Members of the Robinhood subreddit decried Robinhood’s slow rollout of the buzzy new feature. The company announced its fractional trading service on December 12, though its app said the program was in “early access” with more than 1.2 million users on its waitlist. The product rollout will continue through early 2020, a Robinhood representative previously told Business Insider.
Fidelity unveiled its fractional trading program on Wednesday, allowing some clients to immediately trade slivers of shares and saying it would continue the rollout “over the next several weeks.”
Members of the Robinhood subreddit said Fidelity’s quick response could prompt a mass exodus from the younger brokerage.
“Never forget that it was Robinhood’s success that pushed Fidelity, Merril, etc to implement no-fee trading and fractional shares,” a Redditor with the username Flufflebuns commented on a post on Wednesday addressing Fidelity’s new service. “Unfortunately Robinhood’s watch has ended now that the big guys have implemented these excellent trading policies.”
“Robinhood, if you’re looking at this: this is what happens if you delay and waitlist everything.
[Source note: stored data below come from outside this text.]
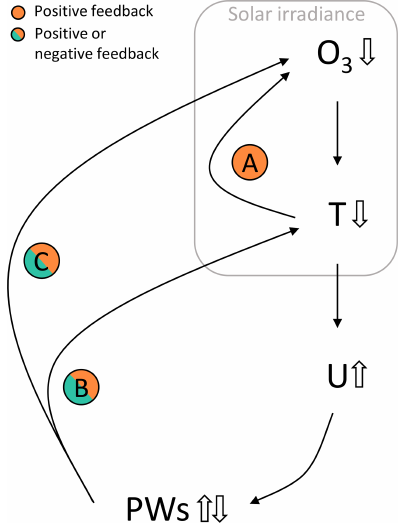
Figure 1. Scheme of possible feedbacks between ozone chem- istry and dynamics/transport. A negative anomaly in ozone (O 3 ) will lead to a negative anomaly in temperature ( T ) which fa- vors ozone depletion (A – positive feedback). It also increases the strength of the polar night jet ( U ). Depending on the strength of the background westerlies, an increase in U can lead to either an increase or decrease in upward planetary wave propagation (PWs). A strong (weak) westerly background wind can lead to a decrease (increase) in PWs, which is connected to a less (more) disturbed polar vortex, coupled to (B) a cooling (warming) of the polar vor- tex, and (C) to less (more) transport of ozone into the polar vortex. Consequently, strong (weak) background westerlies are connected to positive (negative) feedbacks between ozone chemistry and dy- namics/transport (B and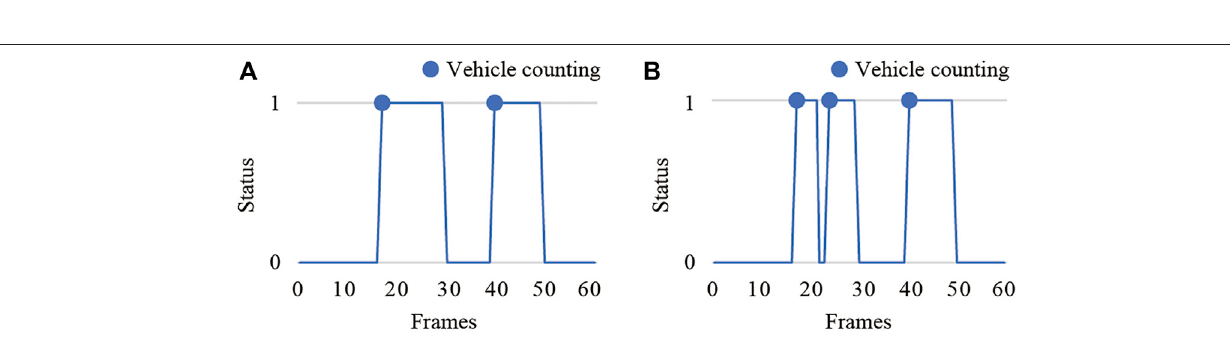
Frontiers in Physics |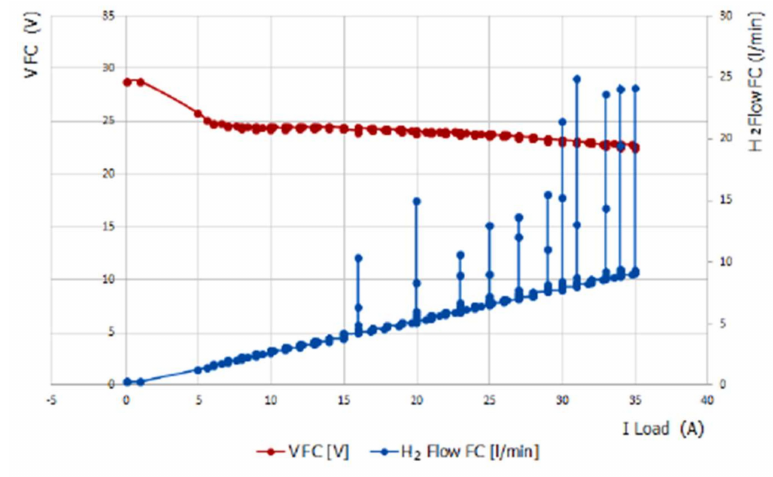
Figure 8. Characteristic curve of PEM fuel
It’s not gonna generate hype, just cause us to move to other platforms,” another user wrote.
Robinhood said in a tweet on Friday that fractional trading “is rolling out to more customers.”
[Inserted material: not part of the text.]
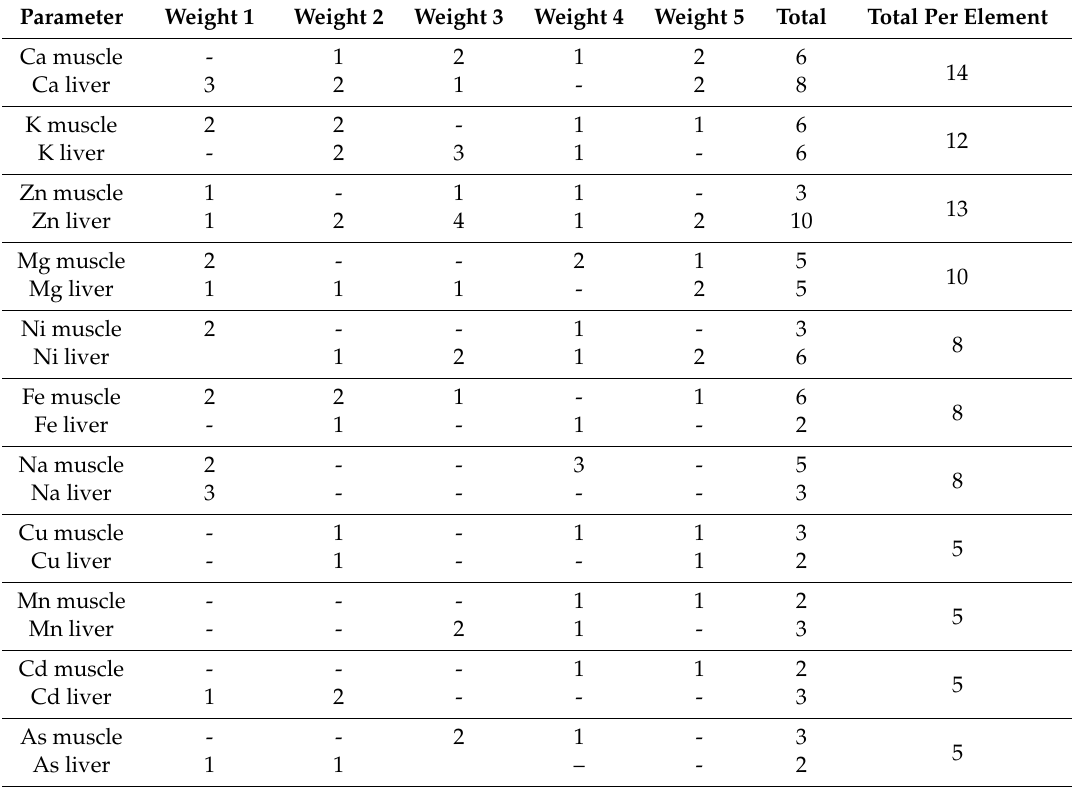
Table 1. Feature importance of elements in all Random Forest (RF) models from current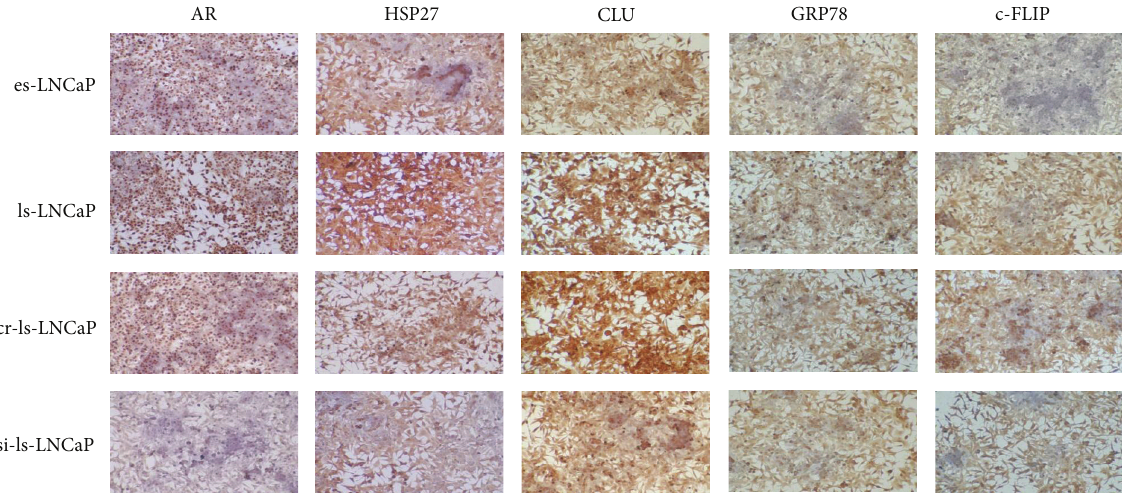
Figure 2: Immunocytochemical analysis of HSP27, clusterin, GRP78, and c-FLIP at the es-LNCap, ls-LNCap, scr-ls-LNCap, and si-ls-LNCaP cells.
Robinhood rose to fame by undercutting major brokerages on costs typically associated with stock trading. The platform began by offering commission-free trading through a smartphone app in 2015 and later introduced cryptocurrency trading, options contracts, and high-yield savings accounts to its millions of users.
The company took on an early-mover reputation as older firms rushed to offer similar products. But as many brokers cut trading fees in the last quarter of 2019, Robinhood has faced new competition from the services it sought to replace.
“Robinhood is smaller and was supposed to be the disrupter since they’re so nimble,” a forum member with the username Synthecid3 wrote, adding: “It’s clear to me that RH isnt as hungry as one would expect. Honestly, why even stick around on an inferior platform.”
The discount broker faced similar online backlash in early November when members of the WallStreetBets subreddit exploited a glitch to leverage seemingly infinite amounts of cash. Posts detailing the glitch prompted copycats to borrow massive amounts of capital, with one saying they turned a $3,000 deposit into a stake worth $1.7 million through the options-trading hack. Another Reddit user compiled a hall-of-fame list of traders using the glitch “to celebrate our new Infinite Money Cheat Code.”
“The only reason I stay with Robinhood is because of the glitches, lagging and general nonsense this company offers,” one Reddit user commented on Wednesday. “It makes gambling investing more entertaining.”